Top of SOURCE DATA

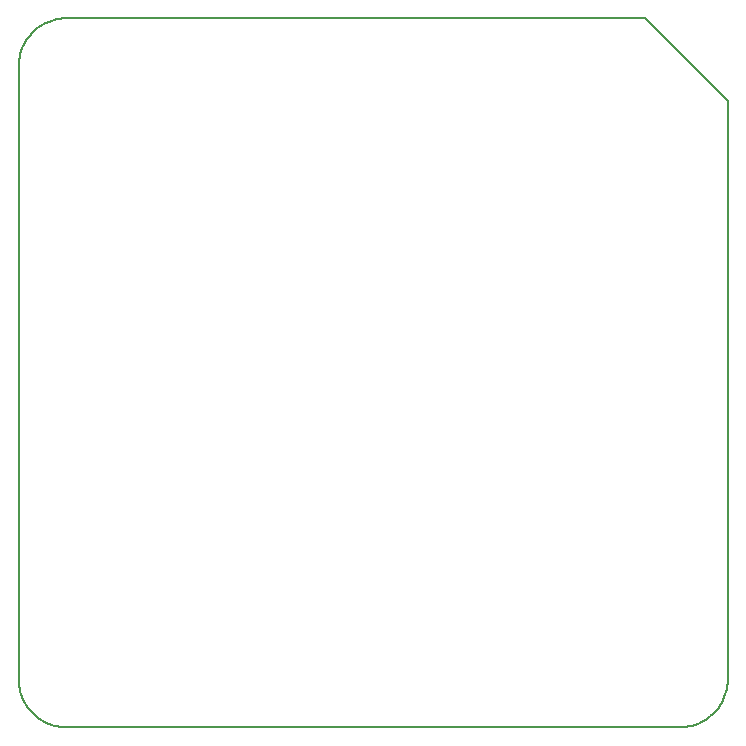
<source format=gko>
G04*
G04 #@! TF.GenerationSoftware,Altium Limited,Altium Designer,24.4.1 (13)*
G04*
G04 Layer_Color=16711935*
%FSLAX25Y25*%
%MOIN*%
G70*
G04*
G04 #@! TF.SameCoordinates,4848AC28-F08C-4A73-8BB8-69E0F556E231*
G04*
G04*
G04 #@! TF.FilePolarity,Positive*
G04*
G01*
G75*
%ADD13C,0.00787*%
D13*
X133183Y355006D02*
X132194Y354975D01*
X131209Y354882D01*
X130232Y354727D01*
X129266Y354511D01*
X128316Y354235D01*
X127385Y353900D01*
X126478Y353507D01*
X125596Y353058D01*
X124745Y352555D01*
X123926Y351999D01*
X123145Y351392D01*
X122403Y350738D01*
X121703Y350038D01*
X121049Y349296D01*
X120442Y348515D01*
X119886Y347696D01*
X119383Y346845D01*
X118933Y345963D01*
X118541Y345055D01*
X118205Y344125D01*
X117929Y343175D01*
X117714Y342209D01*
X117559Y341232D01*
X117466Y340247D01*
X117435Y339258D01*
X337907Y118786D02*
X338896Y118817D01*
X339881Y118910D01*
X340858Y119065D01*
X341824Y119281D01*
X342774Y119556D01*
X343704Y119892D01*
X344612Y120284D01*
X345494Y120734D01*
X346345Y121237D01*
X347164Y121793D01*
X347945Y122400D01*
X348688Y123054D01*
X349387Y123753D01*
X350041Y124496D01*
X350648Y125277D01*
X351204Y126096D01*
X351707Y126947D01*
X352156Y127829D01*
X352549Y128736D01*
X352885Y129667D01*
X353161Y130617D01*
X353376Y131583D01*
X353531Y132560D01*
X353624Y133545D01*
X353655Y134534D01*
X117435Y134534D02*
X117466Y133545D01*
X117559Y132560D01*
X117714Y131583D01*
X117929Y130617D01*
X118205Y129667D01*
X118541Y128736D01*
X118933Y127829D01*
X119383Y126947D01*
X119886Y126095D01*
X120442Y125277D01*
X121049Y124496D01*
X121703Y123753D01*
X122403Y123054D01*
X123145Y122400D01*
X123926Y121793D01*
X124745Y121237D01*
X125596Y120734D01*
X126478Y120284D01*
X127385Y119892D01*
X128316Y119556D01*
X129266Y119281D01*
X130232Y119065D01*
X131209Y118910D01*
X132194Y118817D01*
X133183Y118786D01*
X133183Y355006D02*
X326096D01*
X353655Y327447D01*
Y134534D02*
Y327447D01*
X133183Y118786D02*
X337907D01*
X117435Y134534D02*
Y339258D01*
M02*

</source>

Bottom of SOURCE DATA

AIM OF THE EXERCISE
From the line with "X337907D01*" through the last line of the records, set down every line exactly as written and leave out all others.

RESULT
X337907D01*
X117435Y134534D02*
Y339258D01*
M02*

</source>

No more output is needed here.